• Exercise task A: Return, word for word, the stretch of the committee hearing excerpt from "Mr Jack: Steady" through "get anything wrong.".

• Text excerpt:
Under their complaints procedure—I checked last week, just to make sure I was performing as this Committee requires me to do—you get to make a complaint, which you can appeal against if you do not like the response. It then goes to the ITP, if you have a turnover of £10 million and your debts to the bank do not exceed £10 million.  Let me tell you, £10 million is 50% of the Royal Bank of Scotland’s own classification of an SME.  It represents only 40% of the European Commission’s assessment of what an SME is.  There are lots of others.  HMRC is closer to the European Commission.

This is the big issue.  According to RBS, its complaints team is up at Brindley Place in Birmingham, and you can still make a complaint to RBS.  That is fantastic, is it not?  But you do not have the chance to appeal, and guess what?  The independent third party will not get to review your case.  Correct me if I am wrong, but I was given the distinct impression that this Committee was asked to believe that Mr McEwan and Sir Howard Davies really felt guilty about what happened to SMEs.

Mr Jack: Steady on.  We did not fall for that.  Your blood pressure can come down again.  By the way, you are very good when you speak from the heart and not from the text in front of you, and I suggest you keep doing that.  You are doing a good job but we are going to have to move on.

Craig Keech: I have been waiting 14 years.  I do not want to get anything wrong.

Keith Elliott: On this point, I find it rather offensive, quite frankly.  You are effectively saying to the burglar of your house, “You can set up a recompense system for the people you have burgled.  You can do it in your own time and, by the way, you can decide on the value of things that you are going to give them”.  That is effectively what it is.  I am quite offended, and I think, “Have I got it right?”  Yes, that is absolutely it.  Perhaps everybody has been fooled; Parliament has been fooled.  Who has been fooled?  It is somebody here.  In the middle of all this, you have good SMEs, as I described earlier on, in tears or whatever.  Something has to be done.  This is just not on.

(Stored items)
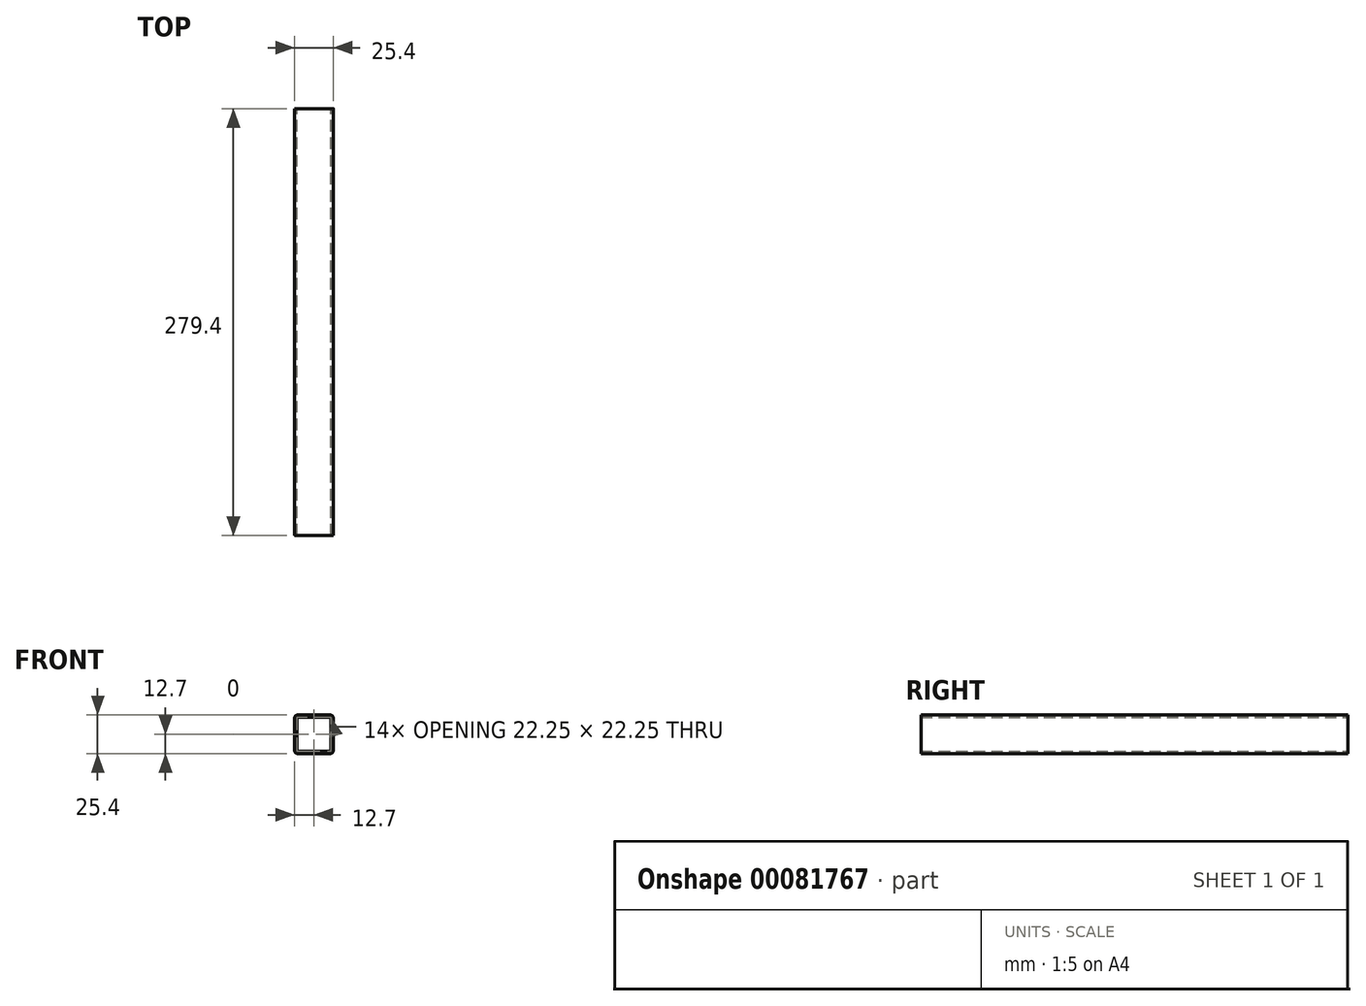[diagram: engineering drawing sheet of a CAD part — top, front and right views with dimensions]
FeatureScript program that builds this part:
annotation { "Feature Type Name" : "Feature", "Feature Type Description" : "" }
export const myFeature = defineFeature(function(context is Context, id is Id, definition is map)
    precondition{}
    {
        {
            var Q0;
            Q0=qCreatedBy(makeId("Front.planeOp"),FACE);
            var sketch = newSketch(context, id + "F0", { "sketchPlane" : qUnion([Q0])});
            skLineSegment(sketch, "E0.bottom", {"start": v(-10.62, -12.7) * mm, "end": v(10.62, -12.7) * mm});
            skLineSegment(sketch, "E0.top", {"start": v(-10.62, 12.7) * mm, "end": v(10.62, 12.7) * mm});
            skLineSegment(sketch, "E0.left", {"start": v(-12.7, -10.62) * mm, "end": v(-12.7, 10.62) * mm});
            skLineSegment(sketch, "E0.right", {"start": v(12.7, -10.62) * mm, "end": v(12.7, 10.62) * mm});
            skPoint(sketch, "E0.middle", {"position": v(0, 0) * mm});
            skLineSegment(sketch, "E1.bottom", {"start": v(10.62, -11.13) * mm, "end": v(-10.62, -11.13) * mm});
            skLineSegment(sketch, "E1.top", {"start": v(10.62, 11.13) * mm, "end": v(-10.62, 11.13) * mm});
            skLineSegment(sketch, "E1.left", {"start": v(11.13, -10.62) * mm, "end": v(11.13, 10.62) * mm});
            skLineSegment(sketch, "E1.right", {"start": v(-11.13, -10.62) * mm, "end": v(-11.13, 10.62) * mm});
            skPoint(sketch, "E2.visualSharp", {"position": v(-11.13, 11.13) * mm});
            skArc(sketch, "E2.filletArc", {"start": v(-10.62, 11.13) * mm, "mid": v(-10.98, 10.98) * mm, "end": v(-11.13, 10.62) * mm});
            skPoint(sketch, "E3.visualSharp", {"position": v(11.13, 11.13) * mm});
            skArc(sketch, "E3.filletArc", {"start": v(11.13, 10.62) * mm, "mid": v(10.98, 10.98) * mm, "end": v(10.62, 11.13) * mm});
            skPoint(sketch, "E4.visualSharp", {"position": v(11.13, -11.13) * mm});
            skArc(sketch, "E4.filletArc", {"start": v(10.62, -11.13) * mm, "mid": v(10.98, -10.98) * mm, "end": v(11.13, -10.62) * mm});
            skPoint(sketch, "E5.visualSharp", {"position": v(-11.13, -11.13) * mm});
            skArc(sketch, "E5.filletArc", {"start": v(-11.13, -10.62) * mm, "mid": v(-10.98, -10.98) * mm, "end": v(-10.62, -11.13) * mm});
            skPoint(sketch, "E6.visualSharp", {"position": v(-12.7, 12.7) * mm});
            skArc(sketch, "E6.filletArc", {"start": v(-10.62, 12.7) * mm, "mid": v(-12.09, 12.09) * mm, "end": v(-12.7, 10.62) * mm});
            skPoint(sketch, "E7.visualSharp", {"position": v(12.7, 12.7) * mm});
            skArc(sketch, "E7.filletArc", {"start": v(12.7, 10.62) * mm, "mid": v(12.09, 12.09) * mm, "end": v(10.62, 12.7) * mm});
            skPoint(sketch, "E8.visualSharp", {"position": v(-12.7, -12.7) * mm});
            skArc(sketch, "E8.filletArc", {"start": v(-12.7, -10.62) * mm, "mid": v(-12.09, -12.09) * mm, "end": v(-10.62, -12.7) * mm});
            skPoint(sketch, "E9.visualSharp", {"position": v(12.7, -12.7) * mm});
            skArc(sketch, "E9.filletArc", {"start": v(10.62, -12.7) * mm, "mid": v(12.09, -12.09) * mm, "end": v(12.7, -10.62) * mm});
            skSolve(sketch);
        }
        {
            var Q0;
            Q0=qSketchRegion(id+"F0",true);
            extrude(context, id + "F1", {"entities" : qUnion([Q0]), "depth" : 279.4 * mm});
        }
    });
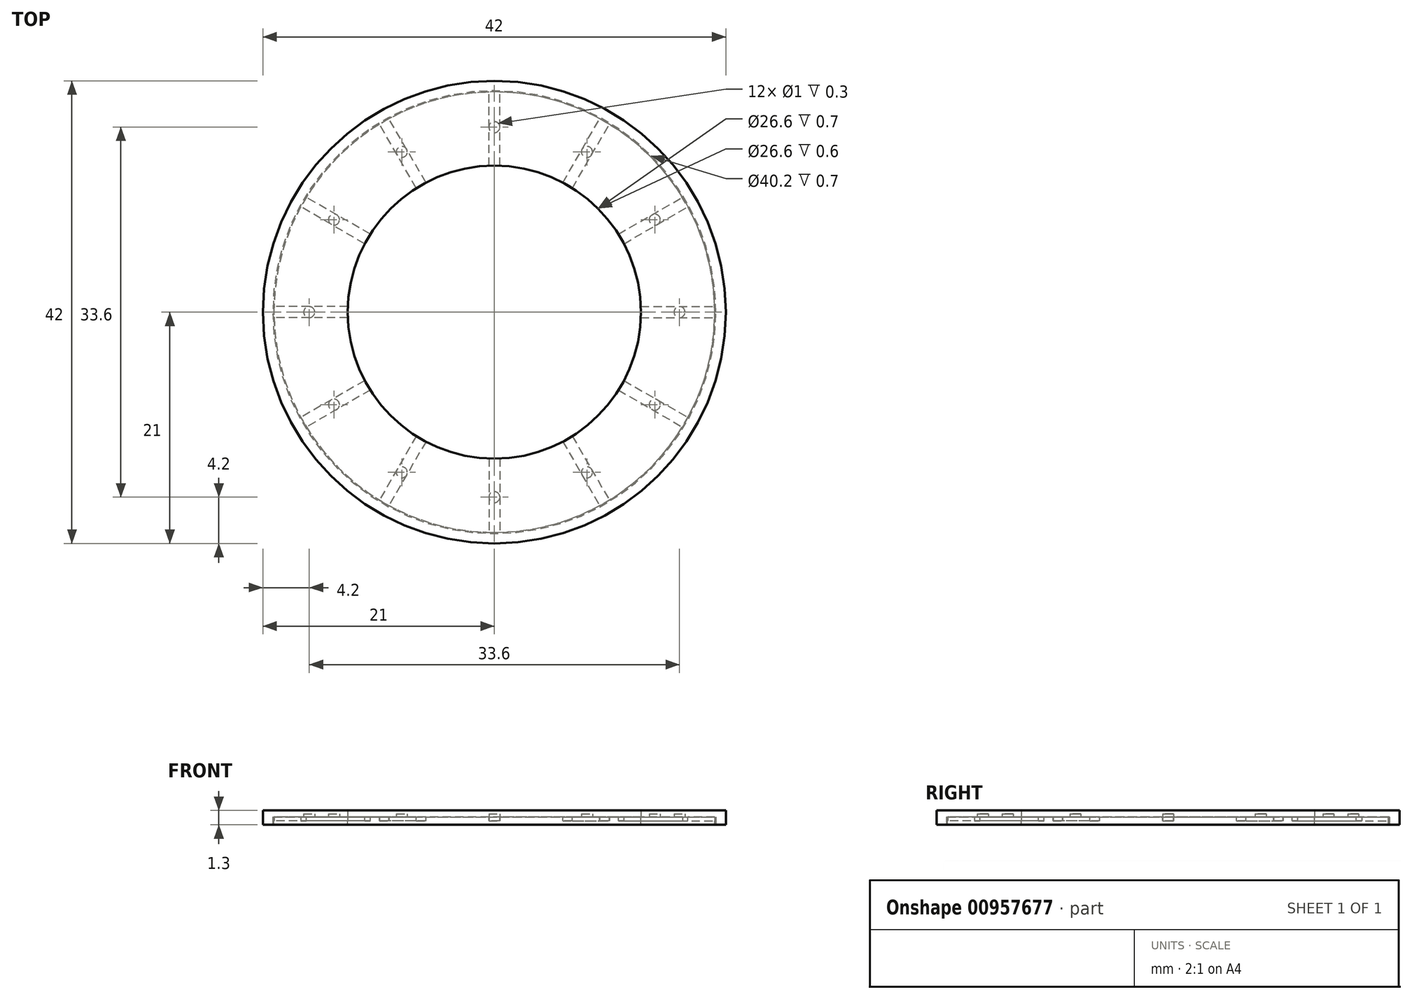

• Exercise task B: Update the stretch from the start of the records through the line that contains "v(11.13, -11.13) *" by changing "filletArc" to "cornerArc" and leaving everything else the same. Give back only those lines, without the pictures.

• Full output A:
Mr Jack: Steady on.  We did not fall for that.  Your blood pressure can come down again.  By the way, you are very good when you speak from the heart and not from the text in front of you, and I suggest you keep doing that.  You are doing a good job but we are going to have to move on.

Craig Keech: I have been waiting 14 years.  I do not want to get anything wrong.

• Full output B:
[diagram: engineering drawing sheet of a CAD part — top, front and right views with dimensions]
FeatureScript program that builds this part:
annotation { "Feature Type Name" : "Feature", "Feature Type Description" : "" }
export const myFeature = defineFeature(function(context is Context, id is Id, definition is map)
    precondition{}
    {
        {
            var Q0;
            Q0=qCreatedBy(makeId("Front.planeOp"),FACE);
            var sketch = newSketch(context, id + "F0", { "sketchPlane" : qUnion([Q0])});
            skLineSegment(sketch, "E0.bottom", {"start": v(-10.62, -12.7) * mm, "end": v(10.62, -12.7) * mm});
            skLineSegment(sketch, "E0.top", {"start": v(-10.62, 12.7) * mm, "end": v(10.62, 12.7) * mm});
            skLineSegment(sketch, "E0.left", {"start": v(-12.7, -10.62) * mm, "end": v(-12.7, 10.62) * mm});
            skLineSegment(sketch, "E0.right", {"start": v(12.7, -10.62) * mm, "end": v(12.7, 10.62) * mm});
            skPoint(sketch, "E0.middle", {"position": v(0, 0) * mm});
            skLineSegment(sketch, "E1.bottom", {"start": v(10.62, -11.13) * mm, "end": v(-10.62, -11.13) * mm});
            skLineSegment(sketch, "E1.top", {"start": v(10.62, 11.13) * mm, "end": v(-10.62, 11.13) * mm});
            skLineSegment(sketch, "E1.left", {"start": v(11.13, -10.62) * mm, "end": v(11.13, 10.62) * mm});
            skLineSegment(sketch, "E1.right", {"start": v(-11.13, -10.62) * mm, "end": v(-11.13, 10.62) * mm});
            skPoint(sketch, "E2.visualSharp", {"position": v(-11.13, 11.13) * mm});
            skArc(sketch, "E2.cornerArc", {"start": v(-10.62, 11.13) * mm, "mid": v(-10.98, 10.98) * mm, "end": v(-11.13, 10.62) * mm});
            skPoint(sketch, "E3.visualSharp", {"position": v(11.13, 11.13) * mm});
            skArc(sketch, "E3.cornerArc", {"start": v(11.13, 10.62) * mm, "mid": v(10.98, 10.98) * mm, "end": v(10.62, 11.13) * mm});
            skPoint(sketch, "E4.visualSharp", {"position": v(11.13, -11.13) * mm});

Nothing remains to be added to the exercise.